Lisa Mabary sued Hometown Bank on October 19, 2010 on behalf of herself and all others similarly situated, alleging that Hometown Bank violated the Electronic Fund Transfer Act and its implementing regulation, Regulation E, which required any automated teller machine (“ATM”) operator who imposes fees on consumers to provide notice that a fee is being imposed and the amount of the fee. In its original format the statute required the notice to be posted in two places: “on or at” the ATM and on the screen of the ATM or, alternatively, on a paper notice issued before the transaction is completed. Ms. Mabary alleged that she was charged a $2.00 fee in connection with using one of Hometown Bank’s ATMs, after receiving and accepting an actual on-screen notice, but not a secondary notice on the exterior of the ATM. Hometown Bank filed a Motion to Dismiss and Opposition to Class Certification, asserting that Ms.
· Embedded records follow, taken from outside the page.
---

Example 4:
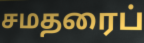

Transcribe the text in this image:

சமதரைப்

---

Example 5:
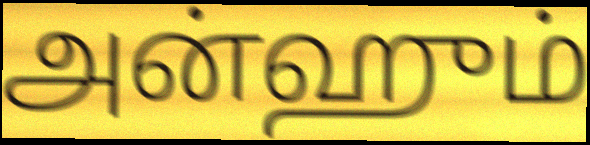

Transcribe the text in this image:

அன்ஹும்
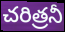
చరిత్రనీ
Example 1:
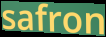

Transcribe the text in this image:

safron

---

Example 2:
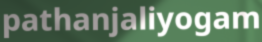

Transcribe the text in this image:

pathanjaliyogam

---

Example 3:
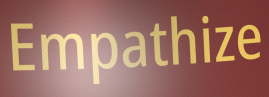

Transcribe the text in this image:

Empathize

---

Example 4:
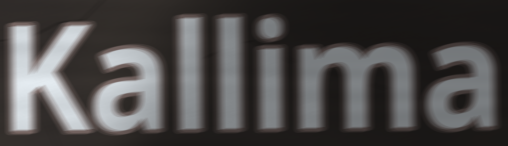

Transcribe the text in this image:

Kallima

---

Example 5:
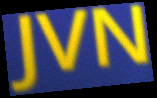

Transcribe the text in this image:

JVN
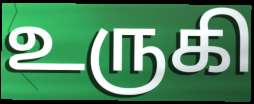
உருகி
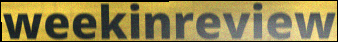
weekinreview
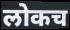
लोकच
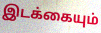
இடக்கையும்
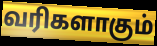
வரிகளாகும்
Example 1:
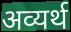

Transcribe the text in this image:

अव्यर्थ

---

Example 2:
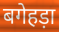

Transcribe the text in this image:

बगेहड़ा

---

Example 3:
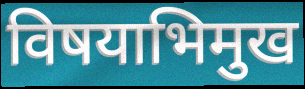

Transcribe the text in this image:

विषयाभिमुख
Mabary did not suffer actual damages and therefore lacked standing. In late 2012, Congress unanimously repealed the portion of the statute requiring the “on or at” exterior notice, after noting in the House Committee Report that the redundant second notice was “unnecessary” and fueled “frivolous lawsuits related to this fee notice requirement.” The President signed H.R. 4367 into law on December 20, 2012.
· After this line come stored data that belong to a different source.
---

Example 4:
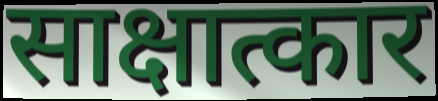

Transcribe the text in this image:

साक्षात्कार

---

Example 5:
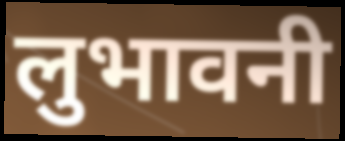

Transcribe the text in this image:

लुभावनी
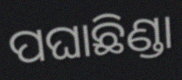
ପଘାଛିଣ୍ଡା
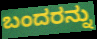
ಬಂದರನ್ನು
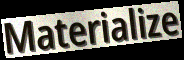
Materialize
On March 18, 2013, the District Court denied class certification and dismissed the suit. The Court explained that after the passage of H.R. 4367, a class could not be certified. The Court held that class members are not parties to the litigation until after the class has been certified, and after H.R. 4367, the basis of any class claim ceased before certification. The Court further examined the issue of whether Ms. Mabary’s individual claim survived the passage of H.R. 4367. Relying on the Supreme Court’s opinion in Landgraf v. USI Film Prods, the Court reviewed the framework by which courts are to determine the applicability of amended federal statutes to pre-existing claims. Because the newly enacted statute did not explicitly indicate that it applied to existing lawsuits, the Court analyzed “whether it would impair rights a party possessed when he acted, increase a party’s liability for past conduct, or impose new duties with respect to transactions already completed.” Ms. Mabary’s “only plausible argument” was that the repeal of the secondary ATM notice impaired her vested rights. The Court concluded that Ms. Mabary had no vested rights in this case, as there are no vested rights where a cause of action is based solely on a statutory right, instead of an independent contract or property right, and that statute is repealed. Because Ms. Mabary did not have a vested right, the Landgraf presumption against statutory retroactivity did not apply, and Ms. Mabary’s suit was properly dismissed.
The Mabary holding should bring an end to these types of lawsuits, which provide no benefit to consumers, increase the costs of financial services, and clog the judicial system with lawsuits described as “frivolous” by Congress.